▶ **BRIEF 1**
In the records, starting with the line that contains "Is the sum of" and running through the end, replace "greater than" with "less than". Give only that stretch, with everything else left unchanged.

PsiZ Datasets

Author

Brett D. Roads

Overview

A small number of PsiZ-compatible datasets are hosted at the OSF repository psiz-datasets. These datasets can be obtained in raw form—where each trial sequence is stored as a separate JSON file inside a zipped directory—or as pre-formatted TensorFlow Datasets.

Pre-formatted Datasets

Datasets can be loaded as pre-formatted TensorFlow Datasets using the psiz-datasets Python package, which can be installed via pip install psiz-datasets. See the psiz-datasets README for additional package information. See the sections below for instructions on loading specific datasets.

Naming Convention

Datasets follow a two part naming convention. The first part refers to the name of the stimulus dataset. The second part refers to the human behavior collected while using the stimulus dataset. For example, birds16_rank2019 refers to the stimulus dataset birds16 and a set of collected behavior refered to as rank2019.

Stimuli Pointers

Rather than passing around filenames; the data refers to specific stimuli using indices. If using the raw data files (zipped directory from OSF), the index mappings can be found in stimuli.txt. If using the the pre-formatted TensorFlow Datasets, the index mappings are accessible by using with_info=True to return an additional info object when loading the dataset. The index mapping dictionary is located at info.metadata['stimuli'].

Data Timesteps

The TensorFlow Datasets can be loaded with or without a timestep axis by appending /with_timestep or /without_timestep to the dataset name when using tfds.load (see examples below). By default, the dataset is loaded with a timestep axis. If loaded without a timestep axis, the timestep axis is simply unrolled into the batch axis.

▶ **BRIEF 2**
List every section heading that appears under the title of the PsiZ datasets page.

▶ **SUPPLIED DATA**

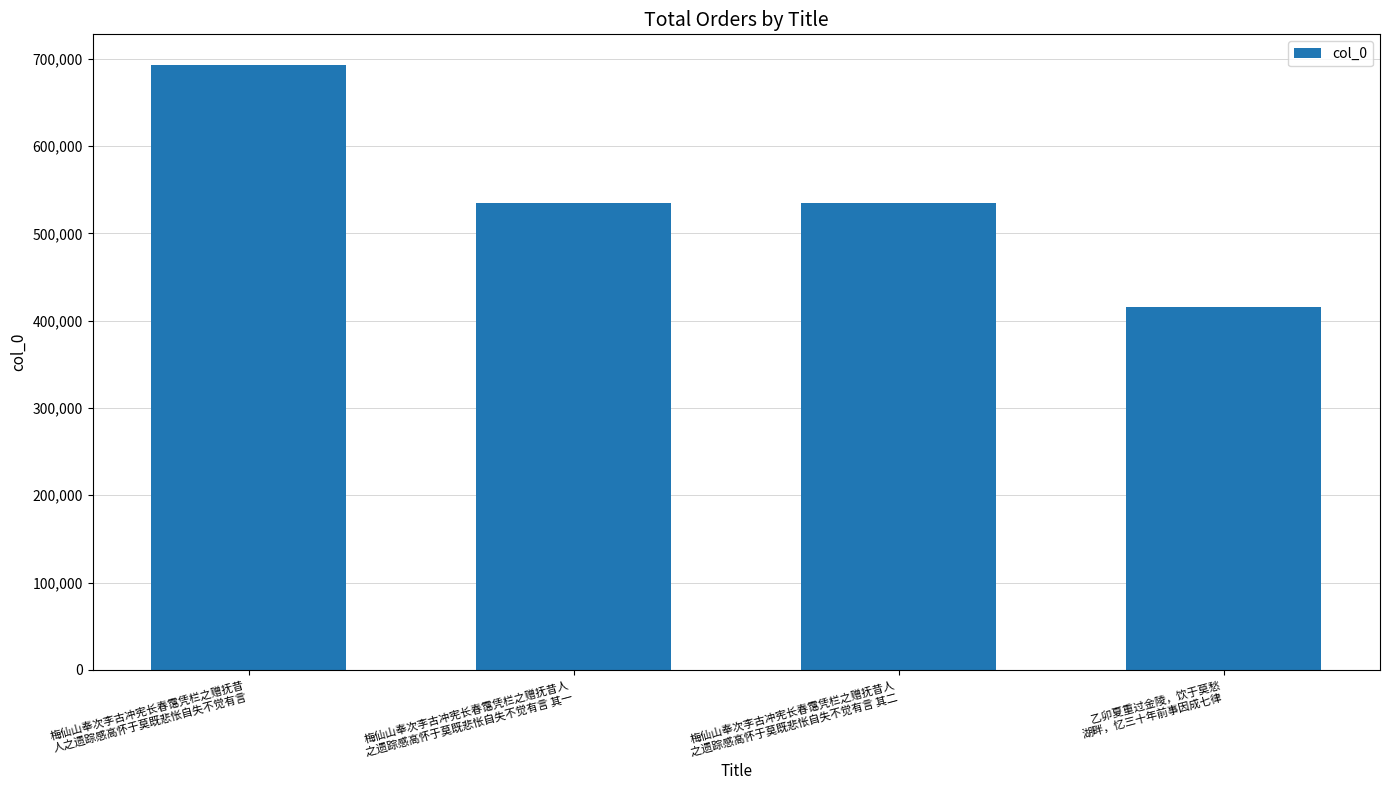

What position from the right is 梅仙山奉次李古冲宪长春霭凭栏之赠抚昔
人之遗踪感高怀于莫既悲怅自失不觉有言?

4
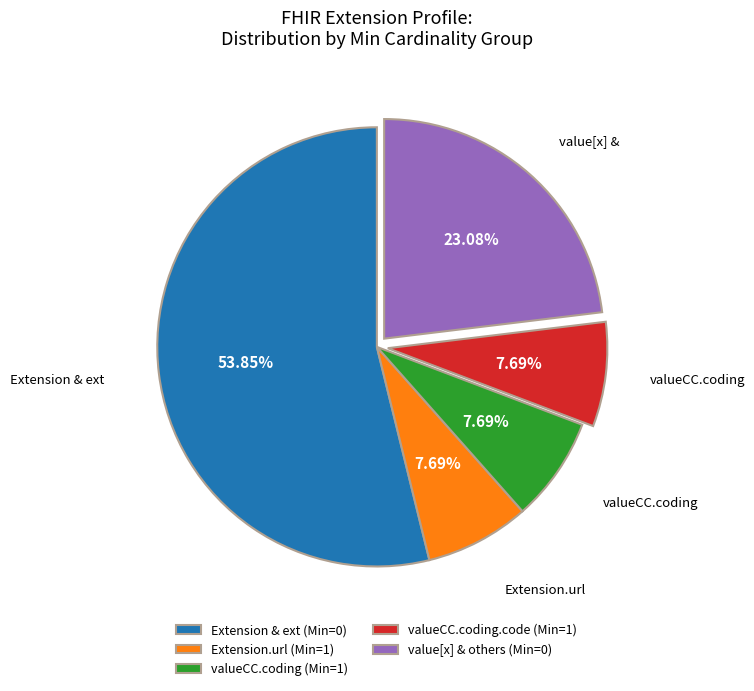

Is the sum of valueCC.coding (Min=1) and Extension & ext (Min=0) greater than half?

Yes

▶ **TASK RESULT 1**
Is the sum of valueCC.coding (Min=1) and Extension & ext (Min=0) less than half?

Yes

▶ **TASK RESULT 2**
Author
Overview
Pre-formatted Datasets
Naming Convention
Stimuli Pointers
Data Timesteps